(Collected data)
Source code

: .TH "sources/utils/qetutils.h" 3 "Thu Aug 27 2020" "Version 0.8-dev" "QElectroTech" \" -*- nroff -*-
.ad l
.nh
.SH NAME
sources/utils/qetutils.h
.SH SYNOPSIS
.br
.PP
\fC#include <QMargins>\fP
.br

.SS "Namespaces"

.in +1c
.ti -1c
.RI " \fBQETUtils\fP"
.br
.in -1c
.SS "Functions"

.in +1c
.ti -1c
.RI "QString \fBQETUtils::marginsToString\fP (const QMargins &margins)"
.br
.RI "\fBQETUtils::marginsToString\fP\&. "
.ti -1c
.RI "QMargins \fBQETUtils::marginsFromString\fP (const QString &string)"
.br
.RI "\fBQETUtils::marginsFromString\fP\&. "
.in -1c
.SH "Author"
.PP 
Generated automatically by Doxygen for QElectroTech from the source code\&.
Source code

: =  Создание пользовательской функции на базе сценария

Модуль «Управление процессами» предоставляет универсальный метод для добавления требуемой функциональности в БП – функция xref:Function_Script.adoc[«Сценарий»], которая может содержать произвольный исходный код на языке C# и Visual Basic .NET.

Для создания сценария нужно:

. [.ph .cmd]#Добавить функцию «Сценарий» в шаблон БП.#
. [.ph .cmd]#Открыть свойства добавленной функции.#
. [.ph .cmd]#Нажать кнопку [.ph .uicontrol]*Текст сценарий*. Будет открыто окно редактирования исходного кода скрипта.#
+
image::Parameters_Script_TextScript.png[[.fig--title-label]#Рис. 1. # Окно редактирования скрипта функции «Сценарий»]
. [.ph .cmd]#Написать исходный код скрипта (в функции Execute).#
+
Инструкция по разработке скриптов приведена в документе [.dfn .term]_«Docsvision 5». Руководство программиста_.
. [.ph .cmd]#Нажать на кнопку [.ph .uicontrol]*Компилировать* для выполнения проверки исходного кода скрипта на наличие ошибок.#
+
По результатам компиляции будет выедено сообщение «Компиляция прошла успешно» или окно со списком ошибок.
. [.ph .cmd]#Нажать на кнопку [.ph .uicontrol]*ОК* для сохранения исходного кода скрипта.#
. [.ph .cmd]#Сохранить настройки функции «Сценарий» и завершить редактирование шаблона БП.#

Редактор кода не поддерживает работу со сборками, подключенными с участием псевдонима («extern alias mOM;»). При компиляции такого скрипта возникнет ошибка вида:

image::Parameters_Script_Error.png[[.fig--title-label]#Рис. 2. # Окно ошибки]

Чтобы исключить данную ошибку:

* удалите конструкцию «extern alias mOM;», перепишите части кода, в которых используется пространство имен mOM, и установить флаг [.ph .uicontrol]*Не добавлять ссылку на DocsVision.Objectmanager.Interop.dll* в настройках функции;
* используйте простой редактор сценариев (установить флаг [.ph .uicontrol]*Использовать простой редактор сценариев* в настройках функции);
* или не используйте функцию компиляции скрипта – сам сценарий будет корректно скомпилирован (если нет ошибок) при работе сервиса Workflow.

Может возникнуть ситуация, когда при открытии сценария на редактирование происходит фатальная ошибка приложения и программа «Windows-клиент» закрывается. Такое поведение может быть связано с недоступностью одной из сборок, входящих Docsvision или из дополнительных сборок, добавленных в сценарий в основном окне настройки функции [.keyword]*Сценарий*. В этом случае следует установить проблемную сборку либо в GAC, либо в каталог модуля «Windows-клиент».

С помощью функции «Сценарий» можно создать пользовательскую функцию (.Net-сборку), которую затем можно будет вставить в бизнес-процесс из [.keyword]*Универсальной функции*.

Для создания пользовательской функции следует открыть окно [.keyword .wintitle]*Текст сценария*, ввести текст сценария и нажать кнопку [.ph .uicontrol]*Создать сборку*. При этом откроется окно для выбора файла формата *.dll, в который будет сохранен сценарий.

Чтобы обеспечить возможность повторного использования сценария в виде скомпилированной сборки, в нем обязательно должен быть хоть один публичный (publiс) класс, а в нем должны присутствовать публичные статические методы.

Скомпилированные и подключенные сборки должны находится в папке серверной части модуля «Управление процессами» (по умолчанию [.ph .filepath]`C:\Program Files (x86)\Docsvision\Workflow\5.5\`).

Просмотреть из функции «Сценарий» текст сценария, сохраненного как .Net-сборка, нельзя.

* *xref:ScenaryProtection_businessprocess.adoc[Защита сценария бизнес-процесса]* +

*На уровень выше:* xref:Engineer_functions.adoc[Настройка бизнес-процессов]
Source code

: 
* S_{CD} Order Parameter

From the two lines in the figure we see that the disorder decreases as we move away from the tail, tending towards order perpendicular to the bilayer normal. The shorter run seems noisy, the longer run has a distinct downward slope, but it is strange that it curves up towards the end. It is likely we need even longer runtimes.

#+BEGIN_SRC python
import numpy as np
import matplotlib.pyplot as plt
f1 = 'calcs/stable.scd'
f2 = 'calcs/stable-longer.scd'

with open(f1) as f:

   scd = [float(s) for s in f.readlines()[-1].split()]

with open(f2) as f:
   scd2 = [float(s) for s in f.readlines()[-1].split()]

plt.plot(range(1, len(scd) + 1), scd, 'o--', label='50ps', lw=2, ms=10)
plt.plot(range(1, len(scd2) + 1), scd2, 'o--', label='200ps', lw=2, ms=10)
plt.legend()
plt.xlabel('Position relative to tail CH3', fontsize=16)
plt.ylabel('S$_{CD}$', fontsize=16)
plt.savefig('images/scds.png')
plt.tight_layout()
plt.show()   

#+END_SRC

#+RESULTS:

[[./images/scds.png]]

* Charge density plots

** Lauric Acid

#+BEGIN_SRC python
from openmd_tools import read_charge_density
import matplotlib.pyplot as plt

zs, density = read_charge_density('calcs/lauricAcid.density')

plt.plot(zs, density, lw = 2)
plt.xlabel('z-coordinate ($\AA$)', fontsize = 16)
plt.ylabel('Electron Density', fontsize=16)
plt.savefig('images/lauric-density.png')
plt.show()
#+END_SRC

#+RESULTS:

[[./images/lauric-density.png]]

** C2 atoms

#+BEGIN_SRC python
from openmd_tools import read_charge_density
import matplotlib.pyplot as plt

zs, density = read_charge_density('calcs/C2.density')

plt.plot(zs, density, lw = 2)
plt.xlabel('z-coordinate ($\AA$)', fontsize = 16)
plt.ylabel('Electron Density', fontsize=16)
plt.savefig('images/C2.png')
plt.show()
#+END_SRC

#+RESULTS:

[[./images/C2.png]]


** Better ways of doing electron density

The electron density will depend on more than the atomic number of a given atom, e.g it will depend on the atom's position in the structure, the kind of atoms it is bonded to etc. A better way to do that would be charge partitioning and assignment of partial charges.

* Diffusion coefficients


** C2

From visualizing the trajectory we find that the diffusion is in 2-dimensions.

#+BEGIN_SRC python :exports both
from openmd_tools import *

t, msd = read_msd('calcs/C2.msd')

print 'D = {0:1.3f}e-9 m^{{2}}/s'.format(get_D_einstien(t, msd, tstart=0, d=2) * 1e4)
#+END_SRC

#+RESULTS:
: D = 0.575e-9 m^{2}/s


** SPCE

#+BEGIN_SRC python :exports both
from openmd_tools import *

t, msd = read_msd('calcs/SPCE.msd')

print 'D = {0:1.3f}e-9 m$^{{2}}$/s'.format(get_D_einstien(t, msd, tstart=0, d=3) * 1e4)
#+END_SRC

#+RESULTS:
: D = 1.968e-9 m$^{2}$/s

Task brief
Every record must be given again exactly as it was written.

Solution
Source code

: .TH "sources/utils/qetutils.h" 3 "Thu Aug 27 2020" "Version 0.8-dev" "QElectroTech" \" -*- nroff -*-
.ad l
.nh
.SH NAME
sources/utils/qetutils.h
.SH SYNOPSIS
.br
.PP
\fC#include <QMargins>\fP
.br

.SS "Namespaces"

.in +1c
.ti -1c
.RI " \fBQETUtils\fP"
.br
.in -1c
.SS "Functions"

.in +1c
.ti -1c
.RI "QString \fBQETUtils::marginsToString\fP (const QMargins &margins)"
.br
.RI "\fBQETUtils::marginsToString\fP\&. "
.ti -1c
.RI "QMargins \fBQETUtils::marginsFromString\fP (const QString &string)"
.br
.RI "\fBQETUtils::marginsFromString\fP\&. "
.in -1c
.SH "Author"
.PP 
Generated automatically by Doxygen for QElectroTech from the source code\&.
Source code

: =  Создание пользовательской функции на базе сценария

Модуль «Управление процессами» предоставляет универсальный метод для добавления требуемой функциональности в БП – функция xref:Function_Script.adoc[«Сценарий»], которая может содержать произвольный исходный код на языке C# и Visual Basic .NET.

Для создания сценария нужно:

. [.ph .cmd]#Добавить функцию «Сценарий» в шаблон БП.#
. [.ph .cmd]#Открыть свойства добавленной функции.#
. [.ph .cmd]#Нажать кнопку [.ph .uicontrol]*Текст сценарий*. Будет открыто окно редактирования исходного кода скрипта.#
+
image::Parameters_Script_TextScript.png[[.fig--title-label]#Рис. 1. # Окно редактирования скрипта функции «Сценарий»]
. [.ph .cmd]#Написать исходный код скрипта (в функции Execute).#
+
Инструкция по разработке скриптов приведена в документе [.dfn .term]_«Docsvision 5». Руководство программиста_.
. [.ph .cmd]#Нажать на кнопку [.ph .uicontrol]*Компилировать* для выполнения проверки исходного кода скрипта на наличие ошибок.#
+
По результатам компиляции будет выедено сообщение «Компиляция прошла успешно» или окно со списком ошибок.
. [.ph .cmd]#Нажать на кнопку [.ph .uicontrol]*ОК* для сохранения исходного кода скрипта.#
. [.ph .cmd]#Сохранить настройки функции «Сценарий» и завершить редактирование шаблона БП.#

Редактор кода не поддерживает работу со сборками, подключенными с участием псевдонима («extern alias mOM;»). При компиляции такого скрипта возникнет ошибка вида:

image::Parameters_Script_Error.png[[.fig--title-label]#Рис. 2. # Окно ошибки]

Чтобы исключить данную ошибку:

* удалите конструкцию «extern alias mOM;», перепишите части кода, в которых используется пространство имен mOM, и установить флаг [.ph .uicontrol]*Не добавлять ссылку на DocsVision.Objectmanager.Interop.dll* в настройках функции;
* используйте простой редактор сценариев (установить флаг [.ph .uicontrol]*Использовать простой редактор сценариев* в настройках функции);
* или не используйте функцию компиляции скрипта – сам сценарий будет корректно скомпилирован (если нет ошибок) при работе сервиса Workflow.

Может возникнуть ситуация, когда при открытии сценария на редактирование происходит фатальная ошибка приложения и программа «Windows-клиент» закрывается. Такое поведение может быть связано с недоступностью одной из сборок, входящих Docsvision или из дополнительных сборок, добавленных в сценарий в основном окне настройки функции [.keyword]*Сценарий*. В этом случае следует установить проблемную сборку либо в GAC, либо в каталог модуля «Windows-клиент».

С помощью функции «Сценарий» можно создать пользовательскую функцию (.Net-сборку), которую затем можно будет вставить в бизнес-процесс из [.keyword]*Универсальной функции*.

Для создания пользовательской функции следует открыть окно [.keyword .wintitle]*Текст сценария*, ввести текст сценария и нажать кнопку [.ph .uicontrol]*Создать сборку*. При этом откроется окно для выбора файла формата *.dll, в который будет сохранен сценарий.

Чтобы обеспечить возможность повторного использования сценария в виде скомпилированной сборки, в нем обязательно должен быть хоть один публичный (publiс) класс, а в нем должны присутствовать публичные статические методы.

Скомпилированные и подключенные сборки должны находится в папке серверной части модуля «Управление процессами» (по умолчанию [.ph .filepath]`C:\Program Files (x86)\Docsvision\Workflow\5.5\`).

Просмотреть из функции «Сценарий» текст сценария, сохраненного как .Net-сборка, нельзя.

* *xref:ScenaryProtection_businessprocess.adoc[Защита сценария бизнес-процесса]* +

*На уровень выше:* xref:Engineer_functions.adoc[Настройка бизнес-процессов]
Source code

: 
* S_{CD} Order Parameter

From the two lines in the figure we see that the disorder decreases as we move away from the tail, tending towards order perpendicular to the bilayer normal. The shorter run seems noisy, the longer run has a distinct downward slope, but it is strange that it curves up towards the end. It is likely we need even longer runtimes.

#+BEGIN_SRC python
import numpy as np
import matplotlib.pyplot as plt
f1 = 'calcs/stable.scd'
f2 = 'calcs/stable-longer.scd'

with open(f1) as f:

   scd = [float(s) for s in f.readlines()[-1].split()]

with open(f2) as f:
   scd2 = [float(s) for s in f.readlines()[-1].split()]

plt.plot(range(1, len(scd) + 1), scd, 'o--', label='50ps', lw=2, ms=10)
plt.plot(range(1, len(scd2) + 1), scd2, 'o--', label='200ps', lw=2, ms=10)
plt.legend()
plt.xlabel('Position relative to tail CH3', fontsize=16)
plt.ylabel('S$_{CD}$', fontsize=16)
plt.savefig('images/scds.png')
plt.tight_layout()
plt.show()   

#+END_SRC

#+RESULTS:

[[./images/scds.png]]

* Charge density plots

** Lauric Acid

#+BEGIN_SRC python
from openmd_tools import read_charge_density
import matplotlib.pyplot as plt

zs, density = read_charge_density('calcs/lauricAcid.density')

plt.plot(zs, density, lw = 2)
plt.xlabel('z-coordinate ($\AA$)', fontsize = 16)
plt.ylabel('Electron Density', fontsize=16)
plt.savefig('images/lauric-density.png')
plt.show()
#+END_SRC

#+RESULTS:

[[./images/lauric-density.png]]

** C2 atoms

#+BEGIN_SRC python
from openmd_tools import read_charge_density
import matplotlib.pyplot as plt

zs, density = read_charge_density('calcs/C2.density')

plt.plot(zs, density, lw = 2)
plt.xlabel('z-coordinate ($\AA$)', fontsize = 16)
plt.ylabel('Electron Density', fontsize=16)
plt.savefig('images/C2.png')
plt.show()
#+END_SRC

#+RESULTS:

[[./images/C2.png]]


** Better ways of doing electron density

The electron density will depend on more than the atomic number of a given atom, e.g it will depend on the atom's position in the structure, the kind of atoms it is bonded to etc. A better way to do that would be charge partitioning and assignment of partial charges.

* Diffusion coefficients


** C2

From visualizing the trajectory we find that the diffusion is in 2-dimensions.

#+BEGIN_SRC python :exports both
from openmd_tools import *

t, msd = read_msd('calcs/C2.msd')

print 'D = {0:1.3f}e-9 m^{{2}}/s'.format(get_D_einstien(t, msd, tstart=0, d=2) * 1e4)
#+END_SRC

#+RESULTS:
: D = 0.575e-9 m^{2}/s


** SPCE

#+BEGIN_SRC python :exports both
from openmd_tools import *

t, msd = read_msd('calcs/SPCE.msd')

print 'D = {0:1.3f}e-9 m$^{{2}}$/s'.format(get_D_einstien(t, msd, tstart=0, d=3) * 1e4)
#+END_SRC

#+RESULTS:
: D = 1.968e-9 m$^{2}$/s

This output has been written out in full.